Numerically, the paper presents evidence that back-EMF based methods can adequately replace position sensors under certain conditions, offering reliable performance across variable speed ranges, albeit with challenges at very low speeds. These approaches facilitate motor operation from a standstill to maximum rated speeds depending on the method and particularly excel in high-speed applications.

Implementation Considerations

From a practical perspective, the implementation of sensorless control methods is notably feasible through advances in digital signal processors (DSPs), microcontrollers, and application-specific integrated circuits (ASICs). The integration of sophisticated control algorithms with microelectronics has reduced the computational burden and enhanced real-time applicability, leading to high-performance, low-cost solutions in BLDC motor drives.

Implications and Future Directions

The implications of adopting sensorless control in BLDC motors are significant. Not only do these methods reduce the cost and complexity of motor systems, but they also enhance the reliability and service life by eliminating mechanical failure modes associated with physical sensors. This advancement is particularly valuable in sectors such as electric vehicles, aerospace, and household appliances where durability and efficiency are paramount.

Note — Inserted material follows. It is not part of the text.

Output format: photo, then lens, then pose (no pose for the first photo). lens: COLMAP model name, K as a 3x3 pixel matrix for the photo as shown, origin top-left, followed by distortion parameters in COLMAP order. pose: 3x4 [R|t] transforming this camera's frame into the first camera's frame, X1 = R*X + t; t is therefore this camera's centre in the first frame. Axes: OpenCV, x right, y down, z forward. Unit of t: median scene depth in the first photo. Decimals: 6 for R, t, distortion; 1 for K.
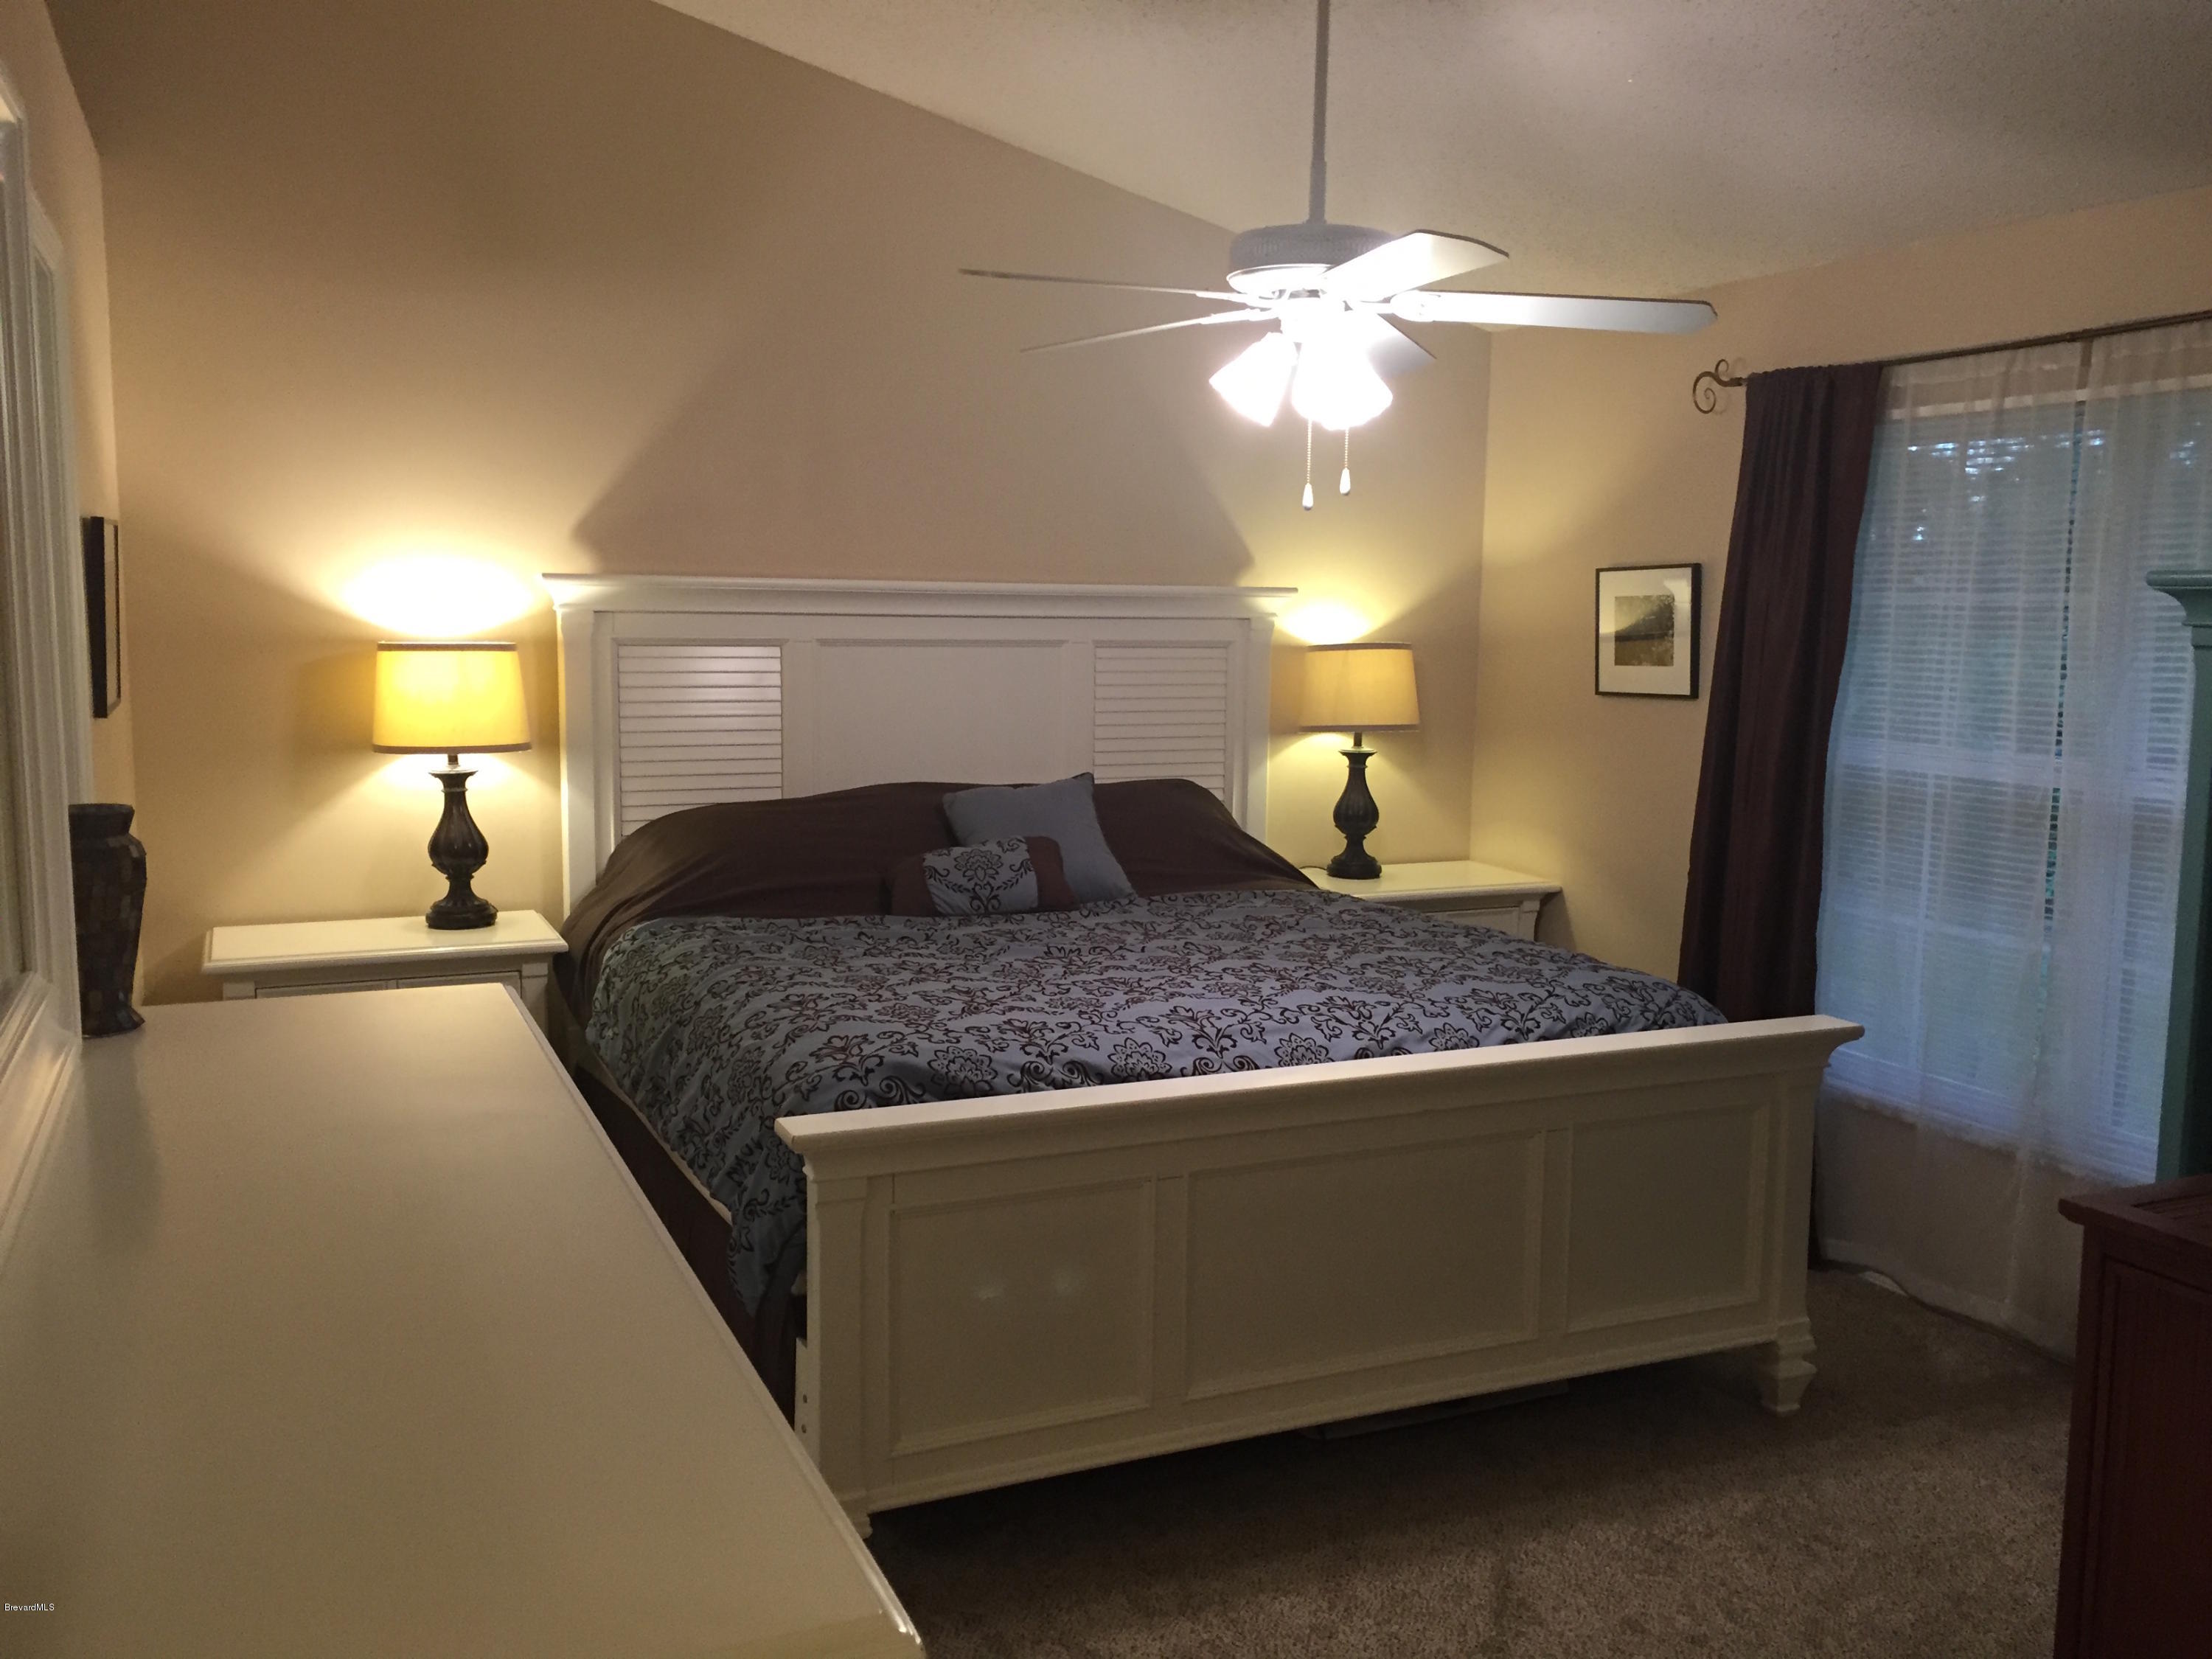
lens RADIAL K [[1881.9, 0, 1109.0], [0, 1881.9, 831.7], [0, 0, 1]] dist [0.083954, -0.114209]
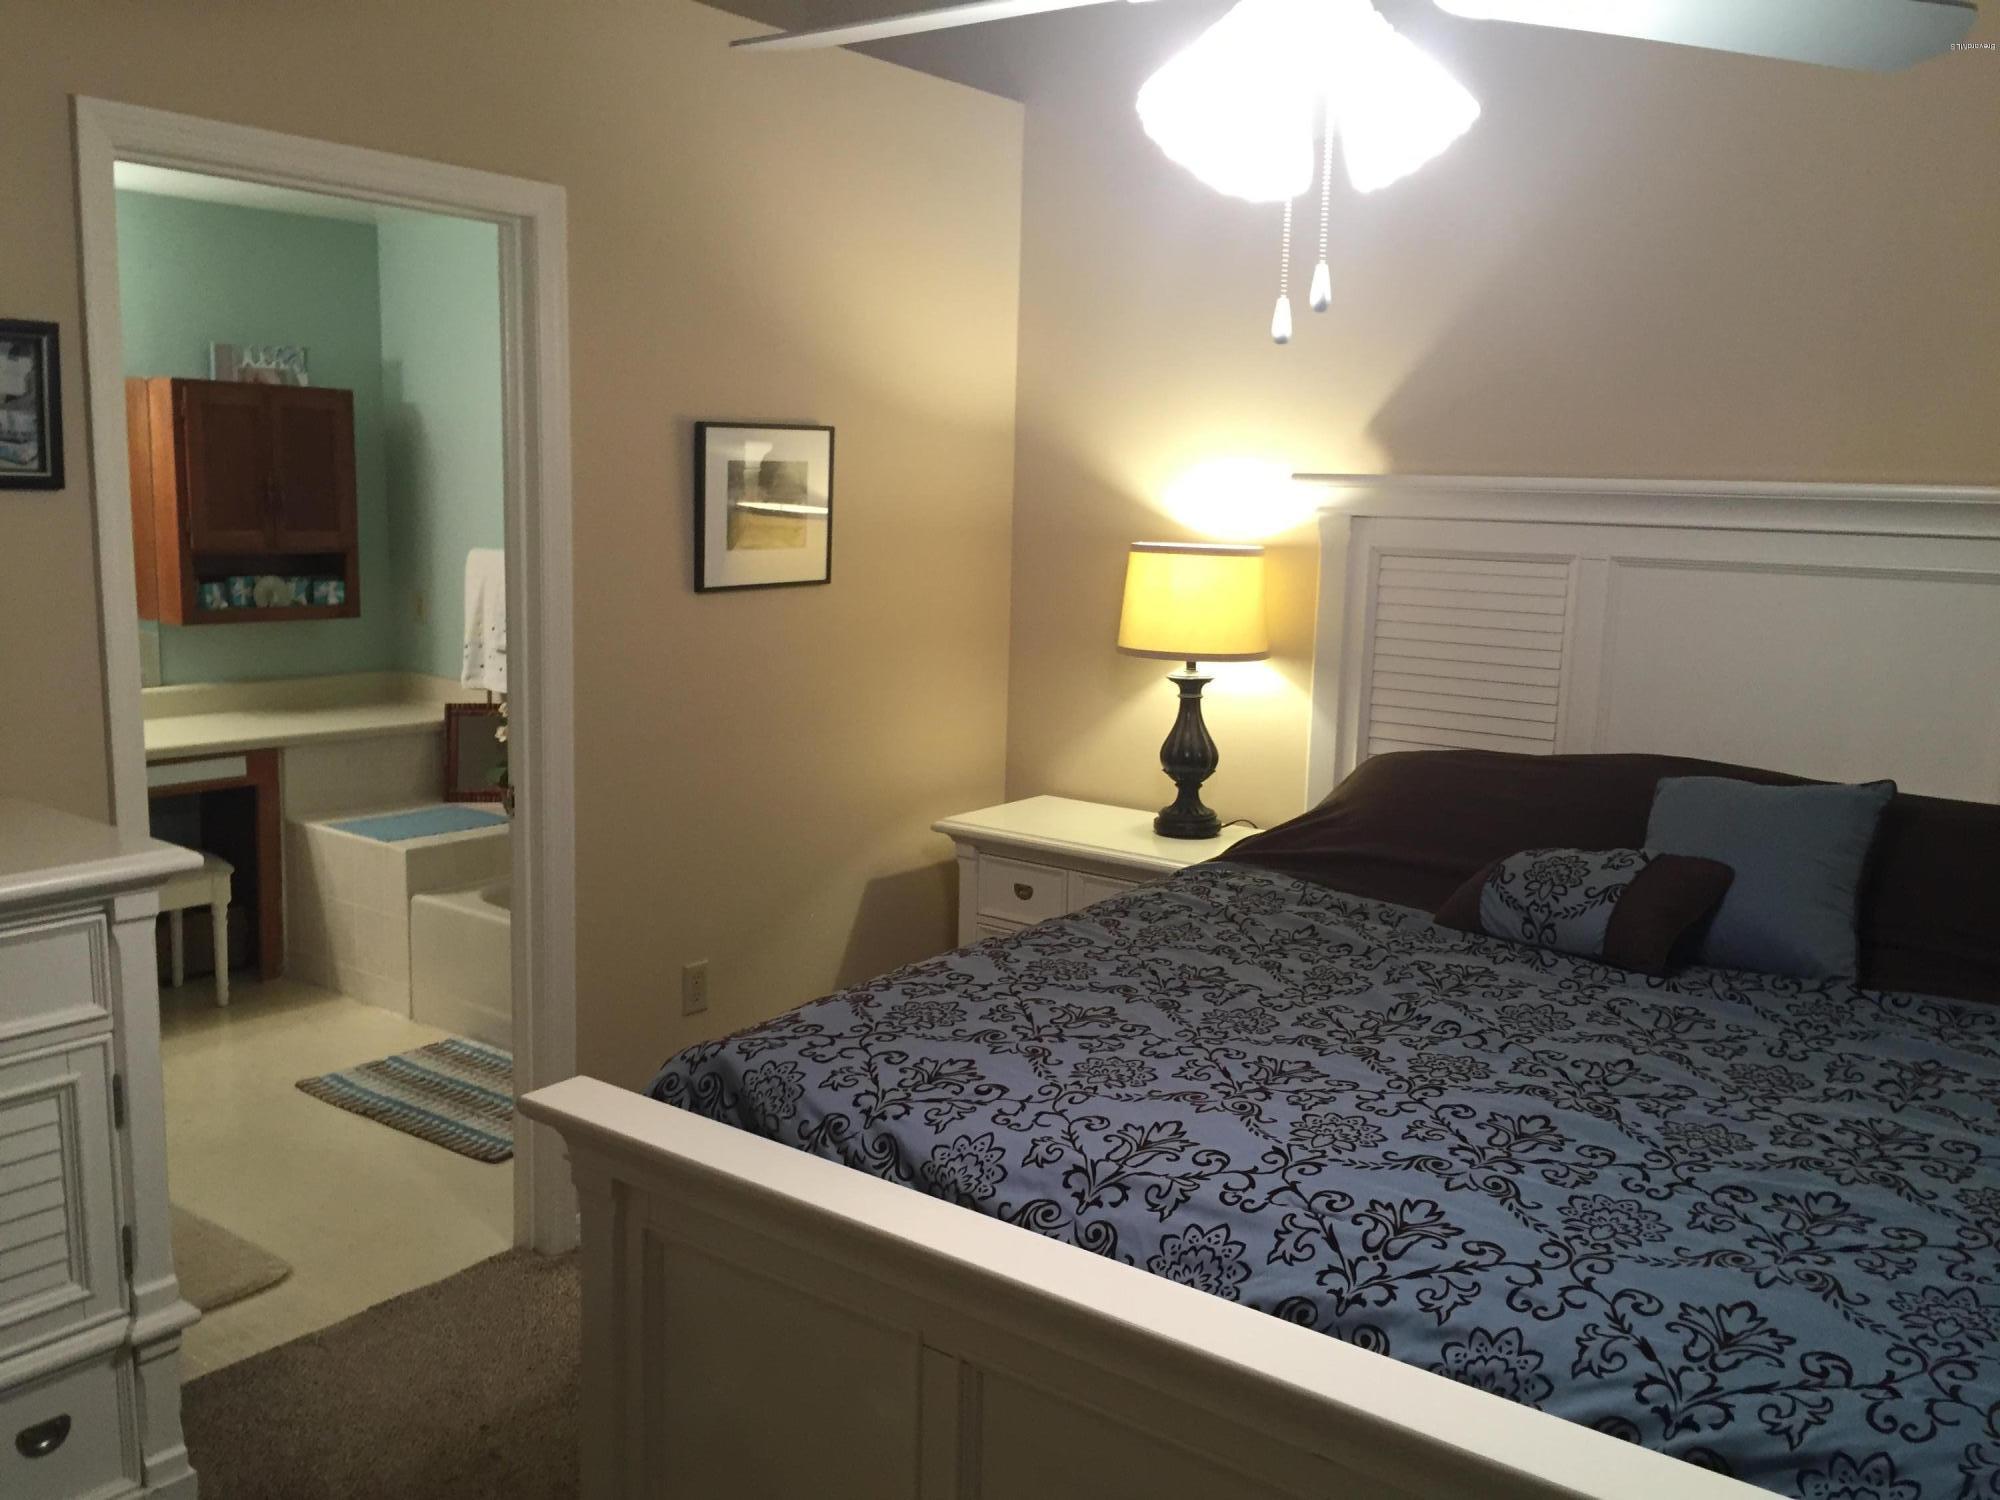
lens RADIAL K [[1701.6, 0, 1000.3], [0, 1701.6, 750.4], [0, 0, 1]] dist [0.083954, -0.114209]
pose [[0.484221, 0.136924, -0.864165, 0.373202], [-0.124267, 0.988429, 0.086982, -0.058739], [0.866076, 0.065269, 0.495633, 0.479555]]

In future developments, further research could address the challenges of sensorless operation at low speeds and start-up phases, potentially through hybrid approaches or innovative algorithms that combine various sensorless techniques for complementary strengths. The integration of machine learning approaches, such as artificial neural networks, could also provide adaptive and robust solutions in dynamically changing environments.

This paper lays a comprehensive foundation in the paper of sensorless BLDC control, positioning it as a compelling alternative to conventional sensor-based systems while highlighting ongoing challenges and prospective research trajectories.